Forget the casting, my first question is: who is going to make the food? In this movie the food has to be the beautiful, from the health foods served at that newly invented Parisian phenomenon – the ‘Restaurant’ - to the vast sugar temples created for banquets and even a life-size figure made of marzipan. I studied historic food with TV consultant Ivan Day, who created the food for P D James’s Pride & Prejudice inspired Death Comes to Pemberley, so Ivan heads my team.
My heroine, Biddy Leigh is a sharp, warm-hearted cook, torn from her English country house kitchen to travel (and cook) her way to Italy. I’d give her role to earthy and naturalistic Romola Garai, star of Emma and Mary Bryant. Biddy’s aristocratic mistress, Lady Carinna, has a big secret and a sinister edge; a great role for imperious but vulnerable Gemma Arterton (Tess of the D’Urbevilles). Her seductive rake of a brother, Kitt should be played by Irish actor Aidan Turner, who is just about to star in the BBC’s new costume drama Poldark, about a British officer returning from the American Revolutionary war. As for grumpy steward Mr Pars, who leads the band of travellers to Italy, it could only be Downton Abbey’s Mr Carson, Jim Carter.
Now for the lucky devil who gets to be location scout – that’s me.

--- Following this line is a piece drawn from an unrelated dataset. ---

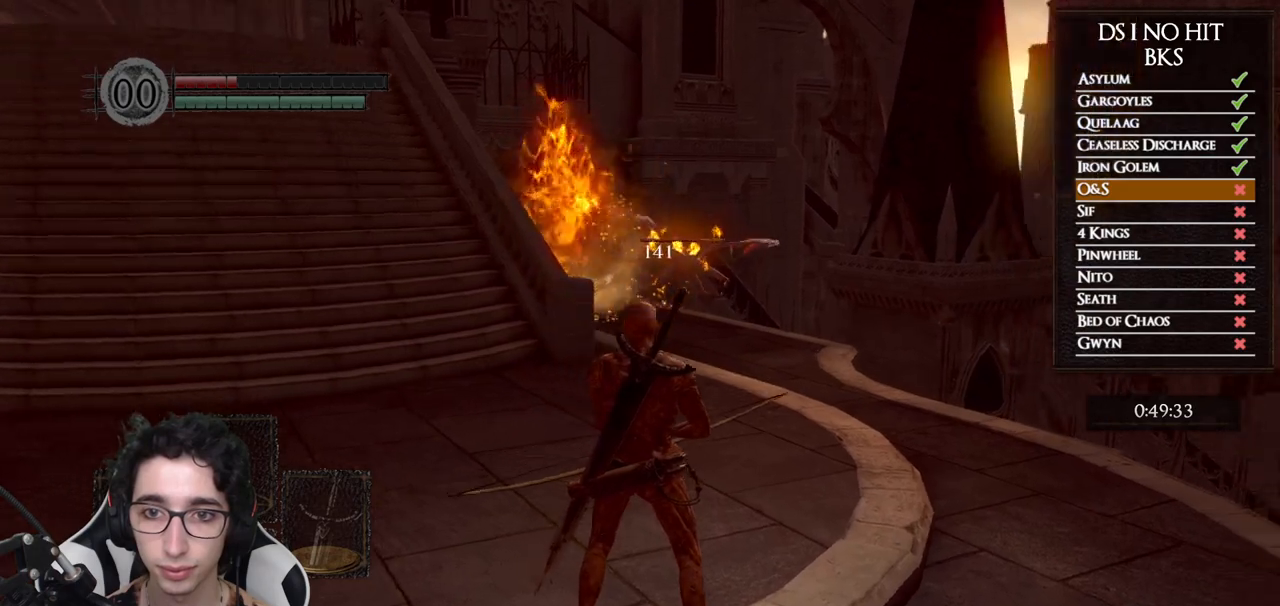
{"buttons": [], "left_stick": "up-left", "right_stick": "right", "button_events": []}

To research the book I travelled to as many locations as I could, using Mr Nugent’s Grand Tour of 1756. I even ventured up Mont Blanc to look at the crossing between France and Italy, thankful that I was in an electric cable car and not carried in a wooden chair by Alpine mountain men, like my terrified characters.
My movie’s director would be Sense and Sensibility’s Ang Lee, for his attention to character and authenticity. I’m sure he would do justice to the elaborate food, fashionable silks, flickering candlelight and the emotional twists and turns of my brave European travellers.